Il y eut un long silence qui fut interrompu par la voix courroucée de Lockhart :

– Dites, vous pourriez vous intéresser à mes autographes ! Ce n’est pas pour rien que j’ai appris à attacher les lettres !

24. OCCLUMANCIE

Il apparut que Kreattur s’était caché dans le grenier. Sirius raconta qu’il l’avait trouvé là-haut, couvert de poussière, à la recherche d’autres reliques de la famille Black à cacher dans son réduit. Sirius se contenta de cette explication mais Harry ne pouvait s’empêcher d’éprouver un certain malaise.
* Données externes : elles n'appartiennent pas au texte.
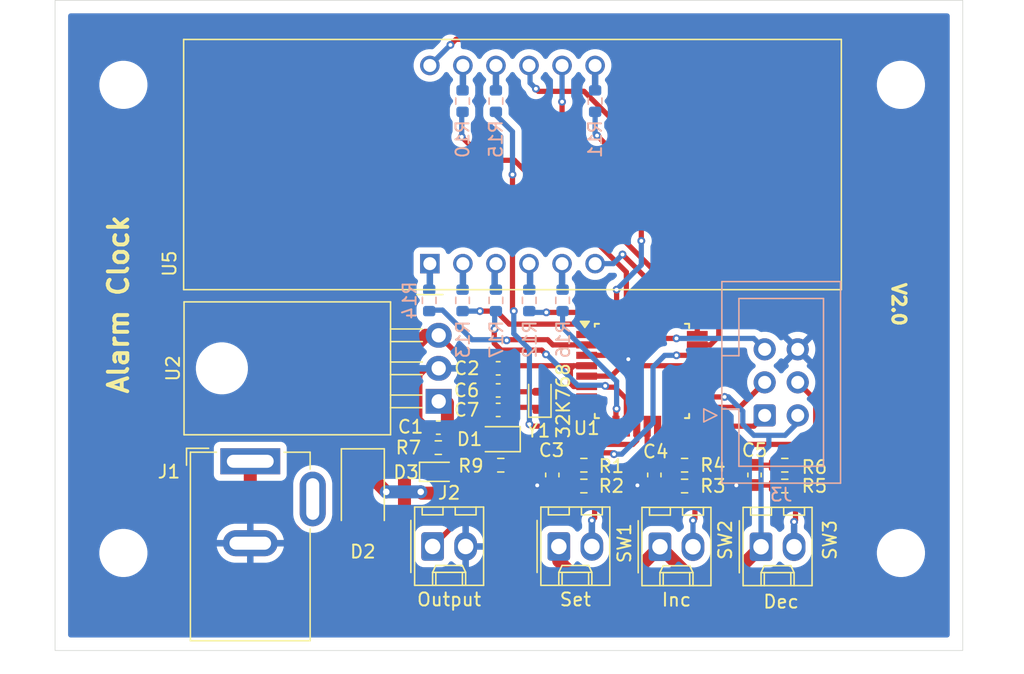
<source format=kicad_pcb>
(kicad_pcb
	(version 20241229)
	(generator "pcbnew")
	(generator_version "9.0")
	(general
		(thickness 1.6)
		(legacy_teardrops no)
	)
	(paper "A4")
	(layers
		(0 "F.Cu" signal)
		(2 "B.Cu" signal)
		(9 "F.Adhes" user "F.Adhesive")
		(11 "B.Adhes" user "B.Adhesive")
		(13 "F.Paste" user)
		(15 "B.Paste" user)
		(5 "F.SilkS" user "F.Silkscreen")
		(7 "B.SilkS" user "B.Silkscreen")
		(1 "F.Mask" user)
		(3 "B.Mask" user)
		(17 "Dwgs.User" user "User.Drawings")
		(19 "Cmts.User" user "User.Comments")
		(21 "Eco1.User" user "User.Eco1")
		(23 "Eco2.User" user "User.Eco2")
		(25 "Edge.Cuts" user)
		(27 "Margin" user)
		(31 "F.CrtYd" user "F.Courtyard")
		(29 "B.CrtYd" user "B.Courtyard")
		(35 "F.Fab" user)
		(33 "B.Fab" user)
		(39 "User.1" user)
		(41 "User.2" user)
		(43 "User.3" user)
		(45 "User.4" user)
		(47 "User.5" user)
		(49 "User.6" user)
		(51 "User.7" user)
		(53 "User.8" user)
		(55 "User.9" user)
	)
	(setup
		(stackup
			(layer "F.SilkS"
				(type "Top Silk Screen")
			)
			(layer "F.Paste"
				(type "Top Solder Paste")
			)
			(layer "F.Mask"
				(type "Top Solder Mask")
				(thickness 0.01)
			)
			(layer "F.Cu"
				(type "copper")
				(thickness 0.035)
			)
			(layer "dielectric 1"
				(type "core")
				(thickness 1.51)
				(material "FR4")
				(epsilon_r 4.5)
				(loss_tangent 0.02)
			)
			(layer "B.Cu"
				(type "copper")
				(thickness 0.035)
			)
			(layer "B.Mask"
				(type "Bottom Solder Mask")
				(thickness 0.01)
			)
			(layer "B.Paste"
				(type "Bottom Solder Paste")
			)
			(layer "B.SilkS"
				(type "Bottom Silk Screen")
			)
			(copper_finish "None")
			(dielectric_constraints no)
		)
		(pad_to_mask_clearance 0)
		(allow_soldermask_bridges_in_footprints no)
		(tenting front back)
		(pcbplotparams
			(layerselection 0x00000000_00000000_55555555_5755ffff)
			(plot_on_all_layers_selection 0x00000000_00000000_00000000_00000000)
			(disableapertmacros no)
			(usegerberextensions no)
			(usegerberattributes yes)
			(usegerberadvancedattributes yes)
			(creategerberjobfile yes)
			(dashed_line_dash_ratio 12.000000)
			(dashed_line_gap_ratio 3.000000)
			(svgprecision 4)
			(plotframeref no)
			(mode 1)
			(useauxorigin no)
			(hpglpennumber 1)
			(hpglpenspeed 20)
			(hpglpendiameter 15.000000)
			(pdf_front_fp_property_popups yes)
			(pdf_back_fp_property_popups yes)
			(pdf_metadata yes)
			(pdf_single_document no)
			(dxfpolygonmode yes)
			(dxfimperialunits yes)
			(dxfusepcbnewfont yes)
			(psnegative no)
			(psa4output no)
			(plot_black_and_white yes)
			(sketchpadsonfab no)
			(plotpadnumbers no)
			(hidednponfab no)
			(sketchdnponfab yes)
			(crossoutdnponfab yes)
			(subtractmaskfromsilk no)
			(outputformat 1)
			(mirror no)
			(drillshape 0)
			(scaleselection 1)
			(outputdirectory "Gerbers")
		)
	)
	(net 0 "")
	(net 1 "+12C")
	(net 2 "GND")
	(net 3 "+5C")
	(net 4 "Net-(U1-PB1)")
	(net 5 "Net-(U1-PB2)")
	(net 6 "/MOSI")
	(net 7 "Net-(D1-A)")
	(net 8 "Net-(D2-A)")
	(net 9 "Net-(D3-A)")
	(net 10 "Net-(J2-Pin_1)")
	(net 11 "/SCK")
	(net 12 "Net-(J3-Pin_5)")
	(net 13 "/MISO")
	(net 14 "Net-(R3-Pad1)")
	(net 15 "Net-(R5-Pad1)")
	(net 16 "Net-(U5-a)")
	(net 17 "Net-(U1-PD0)")
	(net 18 "Net-(U1-PD1)")
	(net 19 "Net-(U5-b)")
	(net 20 "Net-(U1-PD2)")
	(net 21 "Net-(U5-c)")
	(net 22 "Net-(U5-d)")
	(net 23 "Net-(U1-PD3)")
	(net 24 "Net-(U5-e)")
	(net 25 "Net-(U1-PD4)")
	(net 26 "Net-(U1-PD5)")
	(net 27 "Net-(U5-f)")
	(net 28 "Net-(U1-PD6)")
	(net 29 "Net-(U5-g)")
	(net 30 "Net-(U5-DPX)")
	(net 31 "Net-(U1-PD7)")
	(net 32 "Net-(U1-ADC7)")
	(net 33 "Net-(U1-PC3)")
	(net 34 "Net-(U1-PC2)")
	(net 35 "Net-(U1-PC0)")
	(net 36 "Net-(U1-PB7{slash}XTAL2)")
	(net 37 "unconnected-(U1-PC5-Pad28)")
	(net 38 "unconnected-(U1-AREF-Pad20)")
	(net 39 "Net-(U1-PC1)")
	(net 40 "unconnected-(U1-ADC6-Pad19)")
	(net 41 "Net-(U1-PB6{slash}XTAL1)")
	(net 42 "unconnected-(U1-PC4-Pad27)")
	(net 43 "Net-(R1-Pad1)")
	(footprint "Connector_BarrelJack:BarrelJack_GCT_DCJ200-10-A_Horizontal" (layer "F.Cu") (at 94.25 113.45))
	(footprint "Capacitor_SMD:C_0603_1608Metric" (layer "F.Cu") (at 133 114.5 -90))
	(footprint "Capacitor_SMD:C_0603_1608Metric" (layer "F.Cu") (at 113.3 109.5))
	(footprint "Resistor_SMD:R_0603_1608Metric" (layer "F.Cu") (at 108.7 112.4))
	(footprint "Diode_SMD:D_SMA" (layer "F.Cu") (at 102.9 116 -90))
	(footprint "Connector_Molex:Molex_KK-254_AE-6410-02A_1x02_P2.54mm_Vertical" (layer "F.Cu") (at 117.96 120))
	(footprint "MountingHole:MountingHole_3.2mm_M3" (layer "F.Cu") (at 144.25 84.5))
	(footprint "Resistor_SMD:R_0603_1608Metric" (layer "F.Cu") (at 119.885 115.35 180))
	(footprint "Resistor_SMD:R_0603_1608Metric" (layer "F.Cu") (at 127.625 113.75 180))
	(footprint "Display_7Segment:CC56-12GWA" (layer "F.Cu") (at 108.05 98.25 90))
	(footprint "MountingHole:MountingHole_3.2mm_M3" (layer "F.Cu") (at 84.5 120.5))
	(footprint "Connector_Molex:Molex_KK-254_AE-6410-02A_1x02_P2.54mm_Vertical" (layer "F.Cu") (at 108.26 120))
	(footprint "Resistor_SMD:R_0603_1608Metric" (layer "F.Cu") (at 119.885 113.75 180))
	(footprint "MountingHole:MountingHole_3.2mm_M3" (layer "F.Cu") (at 144.25 120.5))
	(footprint "Capacitor_SMD:C_0603_1608Metric" (layer "F.Cu") (at 117.46 114.5 -90))
	(footprint "Capacitor_SMD:C_0603_1608Metric" (layer "F.Cu") (at 108.7 110.86 180))
	(footprint "MountingHole:MountingHole_3.2mm_M3" (layer "F.Cu") (at 84.5 84.5))
	(footprint "Resistor_SMD:R_0603_1608Metric" (layer "F.Cu") (at 135.325 115.35 180))
	(footprint "Resistor_SMD:R_0603_1608Metric" (layer "F.Cu") (at 113.5 113.75 180))
	(footprint "Resistor_SMD:R_0603_1608Metric" (layer "F.Cu") (at 127.625 115.35 180))
	(footprint "Capacitor_SMD:C_0603_1608Metric" (layer "F.Cu") (at 113.3 108))
	(footprint "LED_SMD:LED_0603_1608Metric" (layer "F.Cu") (at 108.74 114.26))
	(footprint "Capacitor_SMD:C_0603_1608Metric" (layer "F.Cu") (at 125.3 114.5 -90))
	(footprint "Connector_Molex:Molex_KK-254_AE-6410-02A_1x02_P2.54mm_Vertical" (layer "F.Cu") (at 125.73 120.02))
	(footprint "Package_TO_SOT_THT:TO-220-3_Horizontal_TabDown" (layer "F.Cu") (at 108.73 108.84 90))
	(footprint "Crystal:Crystal_SMD_2012-2Pin_2.0x1.2mm" (layer "F.Cu") (at 116.5 108.8 90))
	(footprint "LED_SMD:LED_0805_2012Metric" (layer "F.Cu") (at 113.3125 111.75 180))
	(footprint "Connector_Molex:Molex_KK-254_AE-6410-02A_1x02_P2.54mm_Vertical" (layer "F.Cu") (at 133.5 120.02))
	(footprint "Resistor_SMD:R_0603_1608Metric" (layer "F.Cu") (at 135.325 113.75 180))
	(footprint "Package_QFP:TQFP-32_7x7mm_P0.8mm" (layer "F.Cu") (at 124.35 106.5))
	(footprint "Capacitor_SMD:C_0603_1608Metric" (layer "F.Cu") (at 113.3 106.3 180))
	(footprint "Resistor_SMD:R_0603_1608Metric" (layer "B.Cu") (at 110.5625 85.75 90))
	(footprint "Connector_IDC:IDC-Header_2x03_P2.54mm_Vertical" (layer "B.Cu") (at 133.78 109.92))
	(footprint "Resistor_SMD:R_0603_1608Metric" (layer "B.Cu") (at 118.25 101.075 90))
	(footprint "Resistor_SMD:R_0603_1608Metric" (layer "B.Cu") (at 110.5625 101.075 90))
	(footprint "Resistor_SMD:R_0603_1608Metric" (layer "B.Cu") (at 113.125 85.75 90))
	(footprint "Resistor_SMD:R_0603_1608Metric" (layer "B.Cu") (at 115.6875 101.075 90))
	(footprint "Resistor_SMD:R_0603_1608Metric" (layer "B.Cu") (at 120.75 85.75 90))
	(footprint "Resistor_SMD:R_0603_1608Metric" (layer "B.Cu") (at 113.125 101.075 90))
	(footprint "Resistor_SMD:R_0603_1608Metric" (layer "B.Cu") (at 108 101.075 90))
	(gr_rect
		(start 79.25 78)
		(end 149 128)
		(stroke
			(width 0.05)
			(type default)
		)
		(fill no)
		(layer "Edge.Cuts")
		(uuid "27b1c317-209d-4df9-95fd-9cfbb6643f55")
	)
	(gr_text "V2.0"
		(at 143.5 99.6 270)
		(layer "F.SilkS")
		(uuid "21072754-7fc0-4d37-b745-c2c4f575e614")
		(effects
			(font
				(size 1 1)
				(thickness 0.25)
				(bold yes)
			)
			(justify left bottom)
		)
	)
	(gr_text "Alarm Clock"
		(at 85 108.4 90)
		(layer "F.SilkS")
		(uuid "784ecd49-ec1b-4da1-a2cb-a085e5c0a434")
		(effects
			(font
				(size 1.5 1.5)
				(thickness 0.3)
				(bold yes)
			)
			(justify left bottom)
		)
	)
	(segment
		(start 109.27 108.84)
		(end 108.73 108.84)
		(width 1)
		(layer "F.Cu")
		(net 1)
		(uuid "0cc10b92-49c0-4893-828f-124f79903ae4")
	)
	(segment
		(start 109.739996 115.9)
		(end 110.716 114.923996)
		(width 1)
		(layer "F.Cu")
		(net 1)
		(uuid "21f2266d-c80e-4e1a-b01c-24564c8e4bd2")
	)
	(segment
		(start 109.4 108.97)
		(end 109.27 108.84)
		(width 1)
		(layer "F.Cu")
		(net 1)
		(uuid "476cab00-7914-494c-bb14-d92aea965a9d")
	)
	(segment
		(start 110.716 114.923996)
		(end 110.716 113.591)
		(width 
... [126666 chars truncated]
</source>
Lorsqu’il se montra à nouveau, Kreattur paraissait de meilleure humeur. Ses marmonnements acerbes s’étaient un peu calmés et il obéissait aux ordres plus docilement qu’à l’ordinaire. Une ou deux fois, Harry surprit l’elfe de maison à le fixer d’un air avide mais il se hâtait de détourner le regard lorsqu’il s’apercevait que Harry l’avait remarqué.

Harry ne parla pas de ses vagues soupçons à Sirius dont la joie se dissipait rapidement, maintenant que Noël était terminé. À mesure que la date de leur retour à Poudlard approchait, il devenait de plus en plus enclin à ce que Mrs Weasley appelait des « crises de grognerie » pendant lesquelles il devenait taciturne et grincheux et se retirait souvent pendant plusieurs heures d’affilée dans la chambre de Buck. Sa morosité imprégnait toute la maison, suintant sous les portes comme un gaz nocif qui finissait par contaminer tout le monde.

Harry ne voulait pas laisser une nouvelle fois Sirius en la seule compagnie de Kreattur. En fait, pour la première fois de sa vie, il n’avait aucune hâte de rentrer à Poudlard. Retourner à l’école signifiait subir à nouveau la tyrannie de Dolores Ombrage qui s’était sûrement arrangée pour faire passer une douzaine de nouveaux décrets en leur absence. Il ne pouvait plus espérer jouer au Quidditch maintenant qu’il avait été exclu, il y avait tout à parier que le fardeau des devoirs s’alourdirait à mesure qu’approcheraient les examens et Dumbledore restait aussi distant que d’habitude. S’il n’y avait pas eu l’A.D., Harry aurait peut-être supplié Sirius de l’autoriser à abandonner Poudlard pour rester square Grimmaurd.